息子夫婦には子供がいないので、将来お墓や仏壇の世話をする人がいなくなるという心配。
お寺との付き合いや法事などの面倒ごとを、息子にはさせたくないという親心。
それはわかるけれども…。
私の父親は生前アルコール依存症で、飲酒が原因で30代で糖尿病になり、離婚し、何度も断酒に失敗し、40代で肝硬変になり、49歳であっさり死んでしまいました。
そんなろくでもない父親でも、子である自分としてはちゃんと弔ってあげようという気持ちで、20年以上供養してきました。
父の名誉のために申し添えると、離婚してからの5年間、シングルファーザーとして子の養育の義務を果たしていました。
ちなみに、母親は再婚相手の墓に一緒に入ると思うので、死後の供養は、娘の私達がすることは特にないかもしれません。

それに引き換え、夫の両親はまともな人達で、夫は過去も現在も、どれだけ親の世話になっていることか。
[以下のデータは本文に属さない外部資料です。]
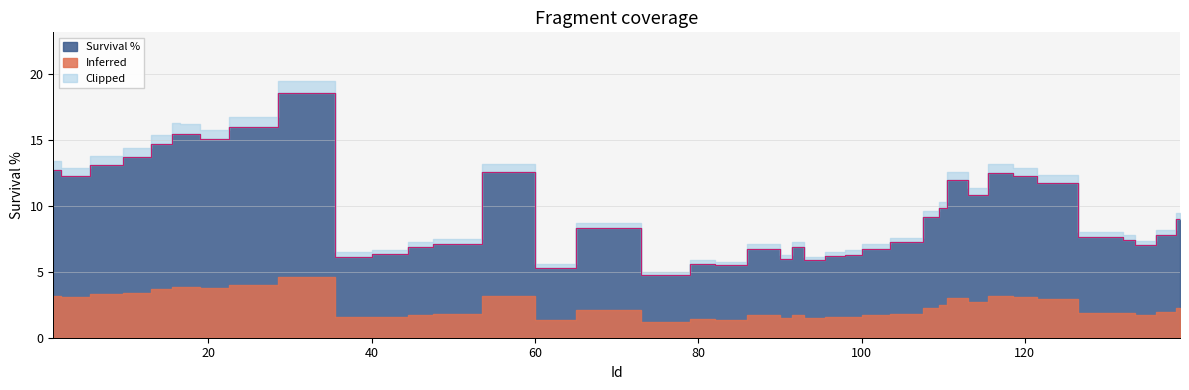

True or false: the data shows 18.5 at 33.

True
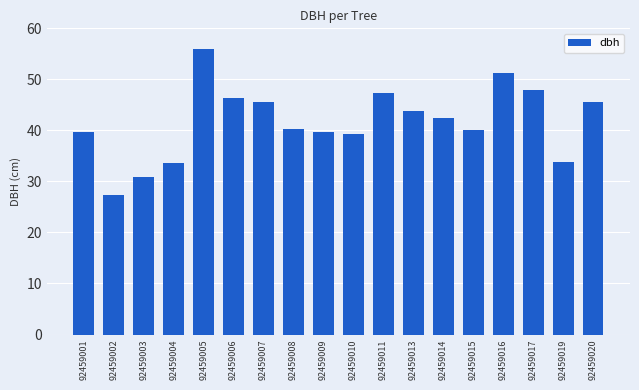

What is the sum of all values?

750.9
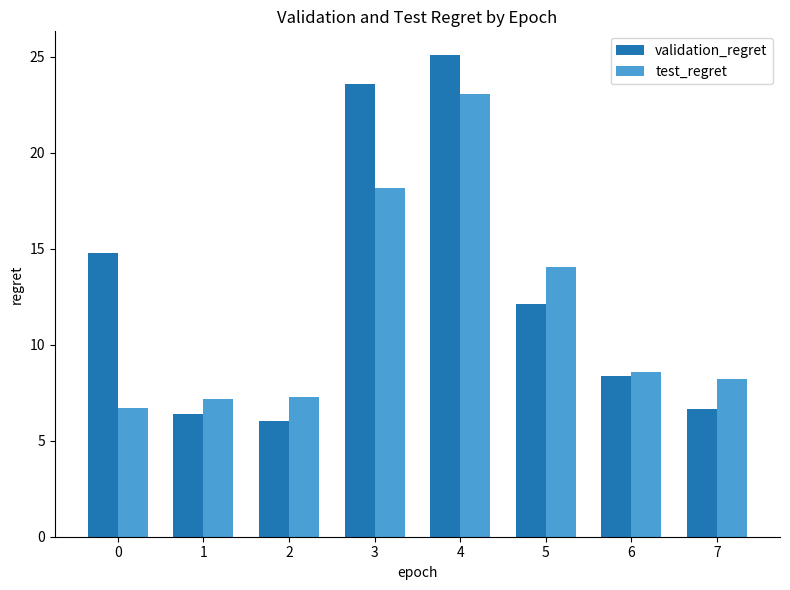

Which series has the widest spread of values?

validation_regret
私としては、死後のことは息子にまかせて、心配事なく旅立ってもらいたいと思っています。
というか…。
親亡き後の供養なんてささいなこと。
法事なんて数年に1回だし、お寺さんへのお布施はできる範囲でいい。
むしろ、
生きている老親の世話をする方が大変じゃないか。
私はそう思います。
お姑さんには
「死んだあとのことは心配しなくていいから、生きている間のことを考えて」
と言っておきました。

お姑さんは現在74歳。
「私は長生きしなくていい」
とは言うけれど、この超高齢化社会。
90歳まで生きる女性は約50%。
女性の2人に1人は90歳まで生きます。
誰の世話にもならず、本人が望むような年齢で人は死ねるわけではありません。
私、言いました。
「おとうさんを見送ったあと、おかあさんは10年、15年と生きるかもしれない。そうなると、お仏壇にはおとうさんの位牌はあった方が良いのではないか。」
「実家の大きい仏壇は、二人とも亡くなったあと処分する。うちに仏間はないからリビング用の仏壇を買うことになるので、位牌は小さめのをお願いしたい。」
「困ったときの先祖頼み。私の妹が生死の縁をさまよったときは、父に祈るしかなかった。
いずれは旦那くんも、心の拠り所として親の仏前に手を合わせるときがくる。」
そういう話しをしたら、お姑さんちょっと目に涙を浮かべていました。